Abe was Japan’s longest-serving premier and was widely known for introducing “Abenomics” which is a mix of easy monetary policy, fiscal spending and a growth strategy designed to jolt the economy out of suspended animation that has gripped Japan for more than two decades. The “suspended animation” dates back to the 90s also known as “The Lost Decade” when economic stagnation appeared in Japan, following a massive real estate bubble burst in the 1980s and asset price bubble burst in the early 90s. After briefly serving as a prime minister from 2006-2007, Abe began his second term in December 2012 and soon launched his ambitious plan to bolster Japan’s stagnant economy.

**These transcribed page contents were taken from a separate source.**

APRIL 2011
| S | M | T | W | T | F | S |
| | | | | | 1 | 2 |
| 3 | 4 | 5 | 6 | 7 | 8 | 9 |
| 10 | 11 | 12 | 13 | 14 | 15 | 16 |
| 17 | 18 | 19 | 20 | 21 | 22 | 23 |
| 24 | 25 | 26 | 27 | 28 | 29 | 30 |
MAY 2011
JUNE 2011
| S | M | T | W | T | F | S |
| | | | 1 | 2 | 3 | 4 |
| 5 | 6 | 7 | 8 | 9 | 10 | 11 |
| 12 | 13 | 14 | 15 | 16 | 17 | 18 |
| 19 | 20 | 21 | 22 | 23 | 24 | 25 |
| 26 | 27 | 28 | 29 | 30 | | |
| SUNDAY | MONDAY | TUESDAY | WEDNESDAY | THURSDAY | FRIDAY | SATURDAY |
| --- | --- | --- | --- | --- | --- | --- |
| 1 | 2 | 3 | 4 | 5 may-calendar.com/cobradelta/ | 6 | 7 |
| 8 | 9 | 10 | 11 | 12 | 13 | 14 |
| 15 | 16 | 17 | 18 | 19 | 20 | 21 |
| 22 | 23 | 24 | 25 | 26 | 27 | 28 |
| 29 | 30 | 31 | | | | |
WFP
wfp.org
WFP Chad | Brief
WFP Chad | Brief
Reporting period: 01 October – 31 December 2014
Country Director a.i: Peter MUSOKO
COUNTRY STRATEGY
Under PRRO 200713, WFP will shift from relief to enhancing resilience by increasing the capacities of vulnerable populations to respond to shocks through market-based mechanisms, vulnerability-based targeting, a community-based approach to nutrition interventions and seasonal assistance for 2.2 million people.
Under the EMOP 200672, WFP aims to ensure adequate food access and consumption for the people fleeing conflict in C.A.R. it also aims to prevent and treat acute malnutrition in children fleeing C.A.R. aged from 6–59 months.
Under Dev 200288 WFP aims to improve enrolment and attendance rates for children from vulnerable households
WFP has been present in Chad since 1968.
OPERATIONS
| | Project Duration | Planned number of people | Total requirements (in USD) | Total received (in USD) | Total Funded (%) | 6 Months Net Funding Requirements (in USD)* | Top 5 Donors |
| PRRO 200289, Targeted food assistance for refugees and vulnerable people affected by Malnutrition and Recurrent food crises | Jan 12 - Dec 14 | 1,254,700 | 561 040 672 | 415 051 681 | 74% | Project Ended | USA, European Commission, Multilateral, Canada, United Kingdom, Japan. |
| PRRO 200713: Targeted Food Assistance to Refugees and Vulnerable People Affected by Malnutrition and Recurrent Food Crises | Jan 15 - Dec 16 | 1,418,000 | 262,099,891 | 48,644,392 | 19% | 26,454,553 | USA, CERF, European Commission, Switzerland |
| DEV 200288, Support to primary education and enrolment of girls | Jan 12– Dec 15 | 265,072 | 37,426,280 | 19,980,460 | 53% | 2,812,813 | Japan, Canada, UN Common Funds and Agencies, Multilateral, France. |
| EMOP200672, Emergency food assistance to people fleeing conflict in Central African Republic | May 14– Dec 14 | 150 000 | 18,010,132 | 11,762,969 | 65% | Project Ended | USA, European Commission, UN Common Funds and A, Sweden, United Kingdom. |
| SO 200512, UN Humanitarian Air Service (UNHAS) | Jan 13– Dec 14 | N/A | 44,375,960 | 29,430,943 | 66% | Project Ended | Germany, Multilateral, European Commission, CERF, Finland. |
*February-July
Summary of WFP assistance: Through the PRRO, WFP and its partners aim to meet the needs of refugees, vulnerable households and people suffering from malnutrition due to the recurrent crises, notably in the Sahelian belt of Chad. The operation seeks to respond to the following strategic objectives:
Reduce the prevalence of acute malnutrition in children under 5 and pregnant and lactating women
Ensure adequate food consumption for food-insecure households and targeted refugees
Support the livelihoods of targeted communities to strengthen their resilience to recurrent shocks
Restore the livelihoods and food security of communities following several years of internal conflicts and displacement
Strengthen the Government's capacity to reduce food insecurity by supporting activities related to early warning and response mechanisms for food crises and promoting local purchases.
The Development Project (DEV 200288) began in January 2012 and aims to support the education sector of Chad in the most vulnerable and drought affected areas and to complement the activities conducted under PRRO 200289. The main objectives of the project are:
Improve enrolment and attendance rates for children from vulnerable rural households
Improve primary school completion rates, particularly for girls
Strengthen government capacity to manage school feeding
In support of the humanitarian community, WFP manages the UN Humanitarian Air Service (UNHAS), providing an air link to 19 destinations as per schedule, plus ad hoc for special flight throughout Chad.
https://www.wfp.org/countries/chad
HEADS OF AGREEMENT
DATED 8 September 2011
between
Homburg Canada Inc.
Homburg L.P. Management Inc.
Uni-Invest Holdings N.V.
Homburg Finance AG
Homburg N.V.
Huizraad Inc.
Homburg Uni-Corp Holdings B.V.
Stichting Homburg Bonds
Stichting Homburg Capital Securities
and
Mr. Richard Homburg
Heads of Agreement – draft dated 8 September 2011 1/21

Abe’s term was supposed to end in September 2021. His sudden resignation will most likely trigger a leadership race in the ruling Liberal Democratic Party (LDP) to select a new party leader who will hold the post for the rest of Abe’s term. It is expected that irrespective of the winner; Abe’s reflationary “Abenomics” policies will be kept, keeping the broader picture intact and focusing on reflation.